Der berühmteste Stollen ist der Dresdner Stollen. Als Dresdner Stollen darf nur ein Stollen bezeichnet werden, der in einem festgelegten Bereich im Großraum Dresden hergestellt wurde. Außerdem muss er ein bestimmtes Verhältnis an Butter, Sultaninen, Orangeat und/oder Zitronat und Mandeln beinhalten:

  • mindestens 50 Prozent Butter
  • 65 Prozent Sultaninen
  • 20 Prozent Zitronat und/oder Orangeat
  • 15 Prozent süße und bittere Mandeln

Margarine, künstliche Aromen und Konservierungsstoffe sowie das Backen des Stollens in einer Backform sind bei der Herstellung hingegen nicht erlaubt.

Große Sorten- und Geschmacksvielfalt

Ob nun aus Dresden oder nicht, ohne eine weitere Namensbezeichnung handelt es sich immer um einen klassischen Rosinenstollen. Allerdings gibt es noch eine Reihe an Varianten des Gebäcks, so zum Beispiel

  • Mandelstollen
  • Marzipan-/Persipan-Stollen
  • Mohnstollen
  • Nussstollen
  • Butterstollen
  • Quarkstollen

Ein geschichtsträchtiges Gebäck

Erstmalig fand das süße Gebäck im 14. Jahrhundert urkundlich Erwähnung. Um diese Zeit mussten die Bäcker der Stadt Naumburg dem Bischoff zu Weihnachten eine Abgabe leisten: ein Weihnachtsbrot oder einen Stollen. Natürlich war der Stollen zu dieser Zeit noch lange nicht so reichhaltig wie wir ihn heute kennen.

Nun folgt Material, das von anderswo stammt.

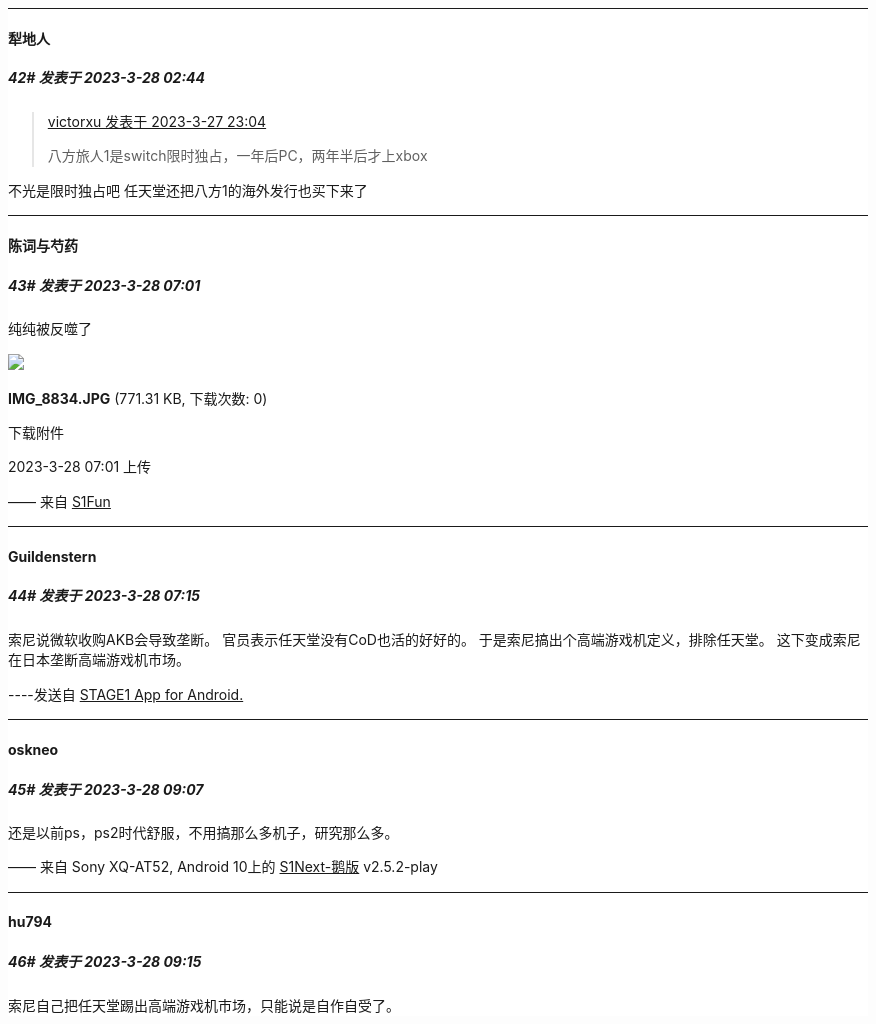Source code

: *****

####  犁地人  
##### 42#       发表于 2023-3-28 02:44

<blockquote><a href="httphttps://bbs.saraba1st.com/2b/forum.php?mod=redirect&amp;goto=findpost&amp;pid=60246100&amp;ptid=2126086" target="_blank">victorxu 发表于 2023-3-27 23:04</a>

八方旅人1是switch限时独占，一年后PC，两年半后才上xbox</blockquote>
不光是限时独占吧 任天堂还把八方1的海外发行也买下来了

*****

####  陈词与芍药  
##### 43#       发表于 2023-3-28 07:01

纯纯被反噬了

<img src="https://img.saraba1st.com/forum/202303/27/190115p4ak7774ojjxgkrj.jpg" referrerpolicy="no-referrer">

<strong>IMG_8834.JPG</strong> (771.31 KB, 下载次数: 0)

下载附件

2023-3-28 07:01 上传

—— 来自 [S1Fun](https://s1fun.koalcat.com)

*****

####  Guildenstern  
##### 44#       发表于 2023-3-28 07:15

索尼说微软收购AKB会导致垄断。
官员表示任天堂没有CoD也活的好好的。
于是索尼搞出个高端游戏机定义，排除任天堂。
这下变成索尼在日本垄断高端游戏机市场。

----发送自 [STAGE1 App for Android.](http://stage1.5j4m.com/?1.37)

*****

####  oskneo  
##### 45#       发表于 2023-3-28 09:07

还是以前ps，ps2时代舒服，不用搞那么多机子，研究那么多。

—— 来自 Sony XQ-AT52, Android 10上的 [S1Next-鹅版](https://github.com/ykrank/S1-Next/releases) v2.5.2-play

*****

####  hu794  
##### 46#       发表于 2023-3-28 09:15

索尼自己把任天堂踢出高端游戏机市场，只能说是自作自受了。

Denn ursprünglich war das weihnachtliche Gebäck noch eine katholische Fastenspeise im Advent, bestehend aus Hefe, Mehl und Wasser. Erst durch die sächsischen Kurfürsten Ernst und Albrecht III. kam die Butter in den Stollen. Die beiden adligen Brüder erbaten 1450 in einem Brief an Papst Nikolaus V. eine Lockerung der Fastenbackvorschrift. Erst von da an soll der Stollen durch die vielen hochwertigen und erlesenen Zutaten zu dem Gaumenschmaus geworden sein, den wir heute kennen.

Striezel oder Stollen?

Je nach Region und Tradition gibt es für Stollen unterschiedliche Bezeichnungen. So wird der Stollen im Raum Leipzig als „Stolle“ bezeichnet, die Dresdner nennen ihn auch „Striezel“. Während die Bezeichnung „Striezel“ aus dem Mittelhochdeutschen rührt und für ein „längliches Hefegebäck“ steht, kommt „Stollen“ vom althochdeutschen Wort „Stollo“,  „Pfosten“ oder „Stütze“ bedeutet. Mit Fantasie ist der längliche Kuchen einem Pfosten tatsächlich ähnlich.

Stollen werden ganzjährig gebacken, doch sind sie in der Advents- und Weihnachtszeit am beliebtesten und werden deshalb auch als Christstollen oder Weihnachtsstollen bezeichnet. Manch einer sagt, dass die Form des gepuderten Gebäcks an das in weiße Windeln gewickelte Christkind erinnern würde. Der Dresdner Weihnachtsmarkt heißt bis heute nach dem leckeren Gebäck „Striezelmarkt“.

Tipps zum Selberbacken

  • Wer zu Hause einen Stollen für Weihnachten backen möchte, sollte frühzeitig beginnen. Am besten schmeckt der Stollen, wenn er einige Wochen gereift ist.
  • Stollen sollten am besten kühl, dunkel und trocken gelagert werden, damit die Butter im Stollen nicht ranzig wird. In Alu-, Frischhaltefolie oder ein Leinentuch eingewickelt, hält er sich bis zu drei Monate. Alternativ kann er in einer Blechdose aufbewahrt werden.
  • Damit der Stollen nach dem Anschneiden nicht austrocknet, am besten in der Mitte anschneiden. Danach die Hälften zusammenschieben und gut verpacken.
  • Stollen eignet sich auch zum Einfrieren.